Especially since I was hoping the conversation would go better than expected and I would tell her I'm pregnant. I guess the Gods didn't think we were ready for that. I don't particularly like the woman, or how she's treated me for most of my life, but she's still my mom!  I'm gonna go pout for a while now.

Until next time...

Is it like Army Wives?

This morning I got a text from my sister, R (the one who said congrats and nothing more), asking for advice about her dog. Since she was concerned because he ate some chocolate I obviously responded to help in any way I could (I'm not a vet or anything, but I've taken dog first aid classes and researched dog health a lot since getting Gabby 3 years ago). Once we determined her dog would be fine (he's a large dog and only ate a milk chocolate truffle) she said, "so do you live on an army base now? Is it like 'Army Wives'?"
And I was actually surprised by my instant sense of annoyance. He isn't in the Army, he's in the Navy, so no, we don't live on an army base. And then she goes, "ooooo, so do you live on the beach?" And to that I just kind of chuckled. No beach for us because My Sailor isn't a sailor at all - he works on jets. So we're stationed at Naval Air Station (aka NAS) Lemoore which is out in the middle of nowhere! i
The conversation was amusing to me, and that's why I'm sharing it with you. But now I have to get ready to move into our apartment so I gotta go. But since posts without pictures are lame I'm adding a picture of my beloved Gabby. This was this morning at the dog park on base. She has a golf ball in her mouth since they're all over the park since the driving range is right next to the park. Luckily she doesn't try to eat them, just plays with them! Until next time...

Thursday, August 4, 2011

We have an address!

So, since we got here last Saturday, we've been staying in the Navy Lodge (aka hotel on base).  That's cool and all but a) we don't have a full kitchen and b) its starting to get kinda expensive! But today we signed a lease!
We want to live on base but unfortunately theres a waiting list. Since I'm pregnant, we get a higher priority but it could still take up to 4 months.
Luckily since most of the people in the area are in the military a lot of the apartment complexes offer month to month leases, so that's what we're doing. And lucky for us, a 1 bedroom apartment nearby is available tomorrow!
So after weeks of having all our shit packed in my car and The Sailor's truck we finally get to settle in somewhere tomorrow. Even if it is only temporary (since we're hoping to get into base housing sooner rather than later).
You all will probably get a kick out of how pathetic that place looks initially though, since all we have for furniture is a TV and a mattress, hahaha!
Until next time...

Monday, August 1, 2011

I've got another surprise...

I'm pregnant!

I know, its nuts. Planned the wedding in 3 days. Got pregnant the night of the wedding. That's just how The Sailor and I roll.
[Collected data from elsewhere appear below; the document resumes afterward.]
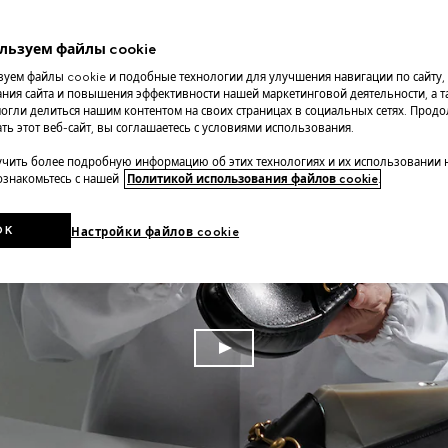
льзуем файлы cookie
уем файлы cookie и подобные технологии для улучшения навигации по сайту,
ния сайта и повышения эффективности нашей маркетинговой деятельности, а та
огли делиться нашим контентом на своих страницах в социальных сетях. Прод
ть этот веб-сайт, вы соглашаетесь с условиями использования.
чить более подробную информацию об этих технологиях и их использовании 
 ознакомьтесь с нашей
Политикой использования файлов cookie
.
OK
Настройки файлов cookie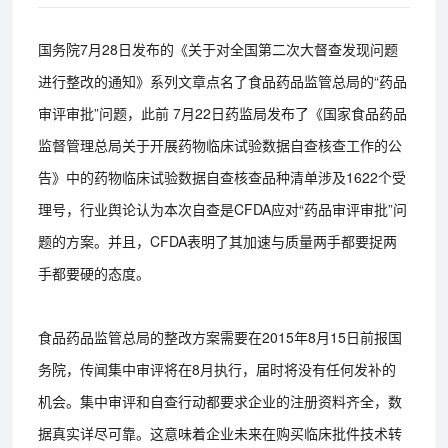
国务院7月28日发布的《关于对全国第二次大督查发现问题
进行整改的通知》系列文章点名了食品药品监管总局的“药品
审评审批”问题，此前 7月22日药监局发布了《国家食品药品
监督管理总局关于开展药物临床试验数据自查核查工作的公
告》中的药物临床试验数据自查核查品种清单涉及1622个受
理号，行业舆论认为本次自查是CFDA应对“药品审评审批”问
题的方案。并且，CFDA表明了其加速与质量两手都要捉两
手都要硬的态度。
食品药品监管总局的整改方案需要在2015年8月15日前报国
务院，传闻集中审评将在8月执行，届时将没有任何发补的
机会。集中审评和自查行动都要求企业的注册资料齐全，数
据真实详尽可靠。这意味着企业未来在购买临床批件技术转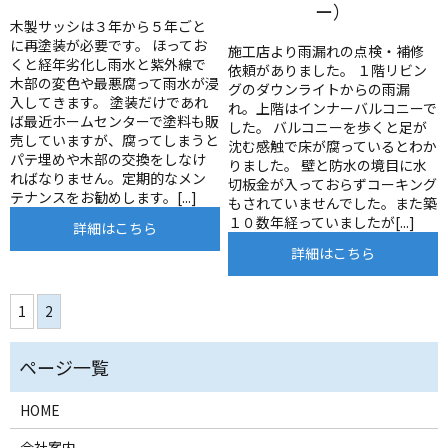
ー）
木製サッシは３年から５年ごと
に再塗装が必要です。 ほってお
施工店より雨漏れの点検・補修
くと経年劣化し雨水と紫外線で
依頼がありました。 １階リビン
木部の変色や最悪腐って雨水が浸
グのダウンライトからの雨漏
入してきます。 塗装だけであれ
れ。上階はインナーバルコニーで
ば最近ホームセンターで塗料も販
した。 バルコニーを歩くと足が
売していますが、腐ってしまうと
沈む感触で床が腐っているとわか
パテ埋めや木部の交換をしなけ
りました。 壁と防水の境目に水
ればなりません。定期的なメン
切板金が入っておらずコーキング
テナンスをお勧めします。[...]
もされていませんでした。また築
１０数年経っていましたが[...]
詳細はこちら
詳細はこちら
1
2
HOME
会社案内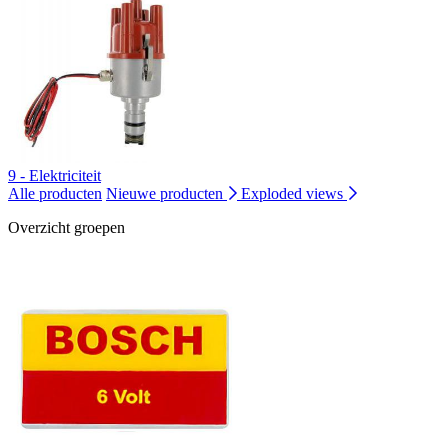
9 - Elektriciteit
Alle producten
Nieuwe producten
Exploded views
Overzicht groepen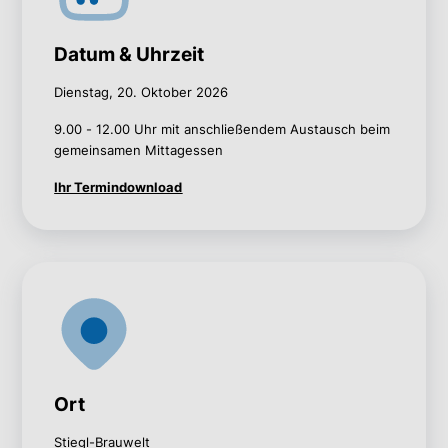
Datum & Uhrzeit
Dienstag, 20. Oktober 2026
9.00 - 12.00 Uhr mit anschließendem Austausch beim
gemeinsamen Mittagessen
Ihr Termindownload
Ort
Stiegl-Brauwelt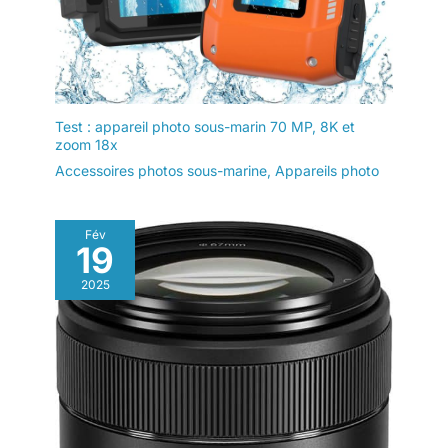
Test : appareil photo sous-marin 70 MP, 8K et
zoom 18x
Accessoires photos sous-marine
,
Appareils photo
Fév
19
2025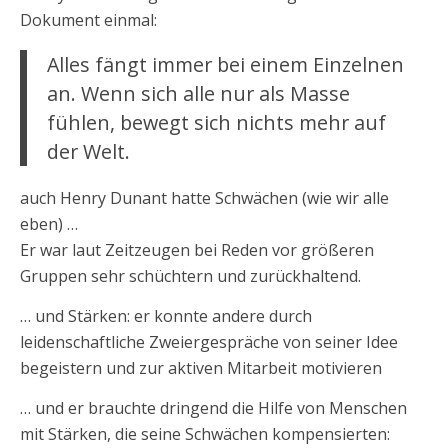
Dokument einmal:
Alles fängt immer bei einem Einzelnen
an. Wenn sich alle nur als Masse
fühlen, bewegt sich nichts mehr auf
der Welt.
auch Henry Dunant hatte Schwächen (wie wir alle
eben) …
Er war laut Zeitzeugen bei Reden vor größeren
Gruppen sehr schüchtern und zurückhaltend.
… und Stärken: er konnte andere durch
leidenschaftliche Zweiergespräche von seiner Idee
begeistern und zur aktiven Mitarbeit motivieren
… und er brauchte dringend die Hilfe von Menschen
mit Stärken, die seine Schwächen kompensierten: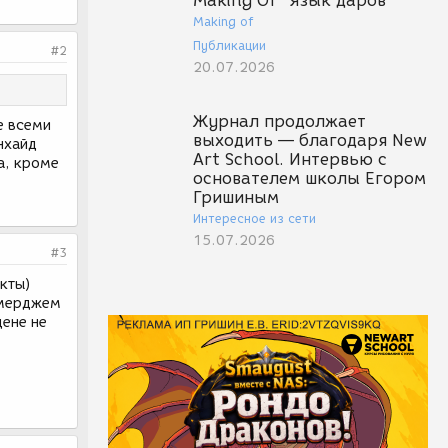
Making Of "Язык даров"
Making of
Публикации
#2
20.07.2026
Журнал продолжает
е всеми
выходить — благодаря New
нхайд
Art School. Интервью с
а, кроме
основателем школы Егором
Гришиным
Интересное из сети
15.07.2026
#3
екты)
и мерджем
цене не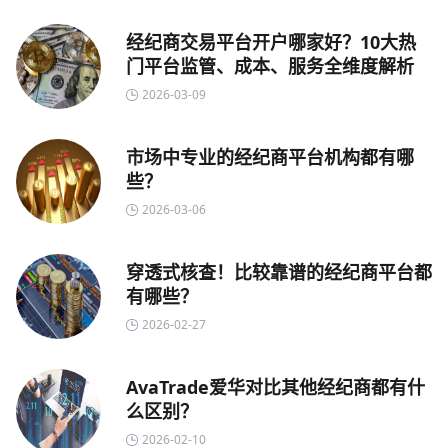
经纪商交易平台开户哪家好？10大热
门平台监管、成本、服务全维度解析
2026-03-09
市场中专业的经纪商平台机构都有哪
些？
2026-03-06
穿透式核查！比较靠谱的经纪商平台都
有哪些？
2026-02-27
AvaTrade爱华对比其他经纪商都有什
么区别？
2026-02-10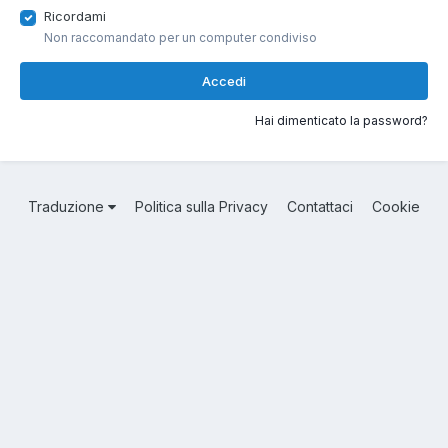
Ricordami
Non raccomandato per un computer condiviso
Accedi
Hai dimenticato la password?
Traduzione
Politica sulla Privacy
Contattaci
Cookie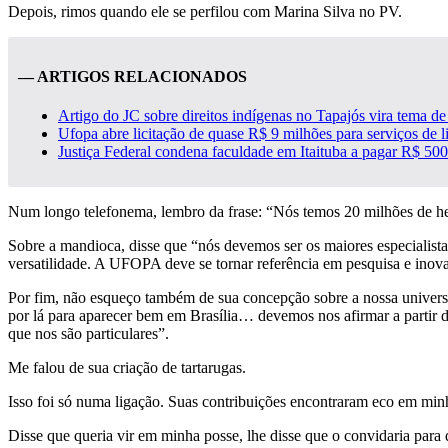
Depois, rimos quando ele se perfilou com Marina Silva no PV.
— ARTIGOS RELACIONADOS
Artigo do JC sobre direitos indígenas no Tapajós vira tema d
Ufopa abre licitação de quase R$ 9 milhões para serviços de 
Justiça Federal condena faculdade em Itaituba a pagar R$ 500
Num longo telefonema, lembro da frase: “Nós temos 20 milhões de hec
Sobre a mandioca, disse que “nós devemos ser os maiores especialist
versatilidade. A UFOPA deve se tornar referência em pesquisa e inova
Por fim, não esqueço também de sua concepção sobre a nossa universid
por lá para aparecer bem em Brasília… devemos nos afirmar a partir d
que nos são particulares”.
Me falou de sua criação de tartarugas.
Isso foi só numa ligação. Suas contribuições encontraram eco em min
Disse que queria vir em minha posse, lhe disse que o convidaria para 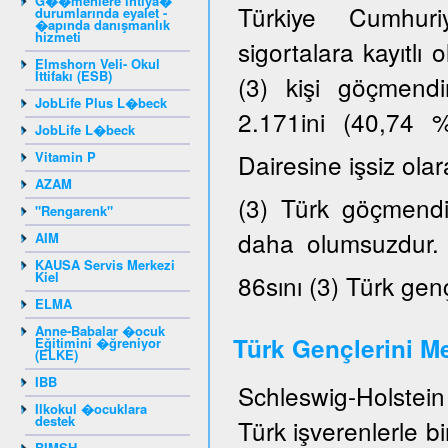
G��menlere ihtiya�
Türkiye Cumhuriy
durumlarında eyalet -
�apında danışmanlık
hizmeti
sigortalara kayıtlı
Elmshorn Veli- Okul
İttifakı (ESB)
(3) kişi göçmendi
JobLife Plus L�beck
2.171ini (40,74 
JobLife L�beck
Vitamin P
Dairesine işsiz ola
AZAM
(3) Türk göçmendir
"Rengarenk"
daha olumsuzdur. K
AIM
KAUSA Servis Merkezi
Kiel
86sını (3) Türk gen
ELMA
Anne-Babalar �ocuk
Türk Gençlerini Me
Eğitimini �ğreniyor
(ELKE)
IBB
Schleswig-Holstein 
Ilkokul �ocuklara
destek
Türk işverenlerle b
BIMSH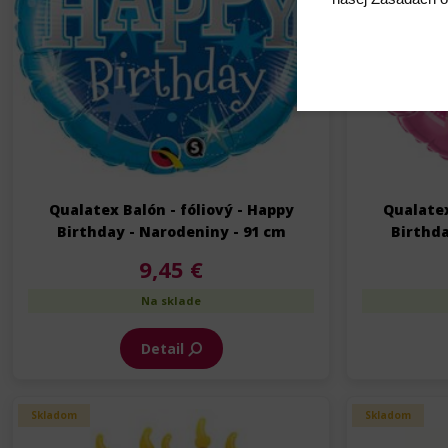
Qualatex Balón - fóliový - Happy
Qualatex
Birthday - Narodeniny - 91 cm
Birthda
9,45 €
Na sklade
Detail
Skladom
Skladom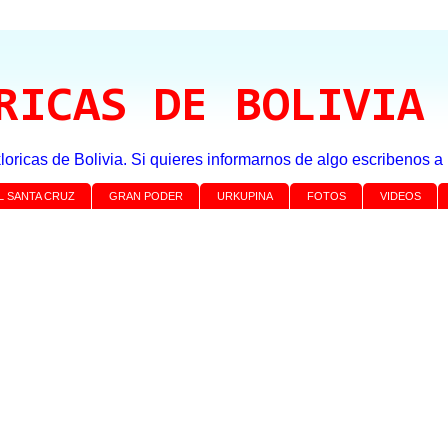
RICAS DE BOLIVIA
loricas de Bolivia. Si quieres informarnos de algo escribenos 
L SANTA CRUZ
GRAN PODER
URKUPINA
FOTOS
VIDEOS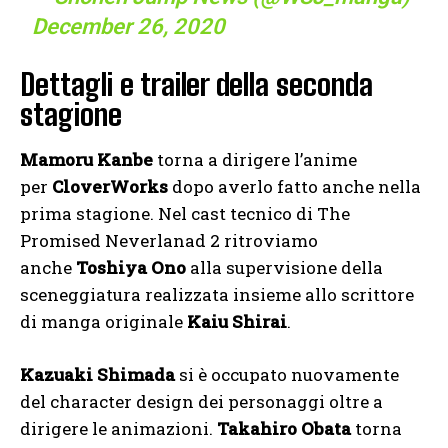
December 26, 2020
Dettagli e trailer della seconda
stagione
Mamoru Kanbe
torna a dirigere l’anime
per
CloverWorks
dopo averlo fatto anche nella
prima stagione. Nel cast tecnico di The
Promised Neverlanad 2 ritroviamo
anche
Toshiya Ono
alla supervisione della
sceneggiatura realizzata insieme allo scrittore
di manga originale
Kaiu Shirai
.
Kazuaki Shimada
si è occupato nuovamente
del character design dei personaggi oltre a
dirigere le animazioni.
Takahiro Obata
torna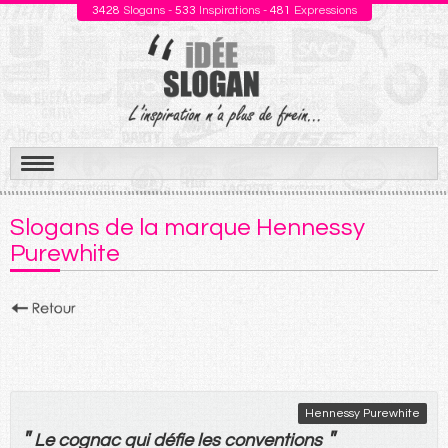
3428
Slogans -
533
Inspirations -
481
Expressions
Aller
au
Slogans de la marque Hennessy
contenu
Purewhite
Hennessy Purewhite
"
"
Le
cognac
qui
défie
les
conventions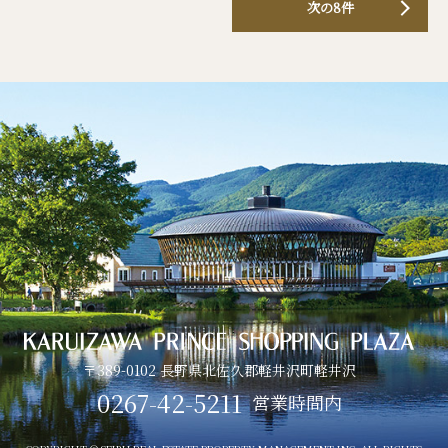
次の8件
〒389-0102 長野県北佐久郡軽井沢町軽井沢
0267-42-5211
営業時間内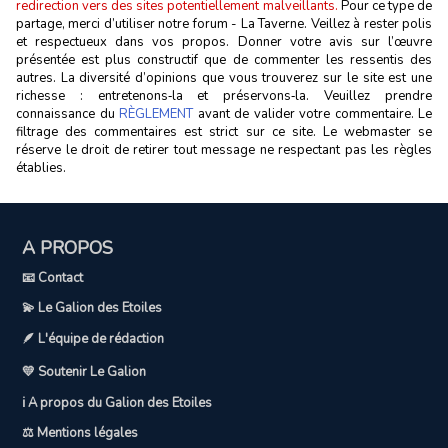
redirection vers des sites potentiellement malveillants.
Pour ce type de
partage, merci d’utiliser notre forum - La Taverne. Veillez à rester polis
et respectueux dans vos propos. Donner votre avis sur l’œuvre
présentée est plus constructif que de commenter les ressentis des
autres. La diversité d’opinions que vous trouverez sur le site est une
richesse : entretenons‑la et préservons‑la. Veuillez prendre
connaissance du
RÈGLEMENT
avant de valider votre commentaire. Le
filtrage des commentaires est strict sur ce site. Le webmaster se
réserve le droit de retirer tout message ne respectant pas les règles
établies.
A PROPOS
📧 Contact
💫 Le Galion des Etoiles
🪶 L'équipe de rédaction
💛 Soutenir Le Galion
ℹ️ A propos du Galion des Etoiles
⚖️ Mentions légales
I was able to go to the Navy Hospital today to get the pregnancy confirmed, although I never doubted it. But, since this is my first pregnancy so the Navy requires I take a "prenatal class." It just so happens they have one scheduled for tomorrow! So tomorrow at 9 am I have a prenatal class, Thursday I have a preliminary appointment with a nurse, and then I can schedule my first real appointment with the OB.

This is all happening so fast, but The Sailor and I couldn't be happier. Now we just have to figure out where we're actually gonna live...but that's a different story for a different day.

Any moms or moms-to-be have any advice for a first time mom?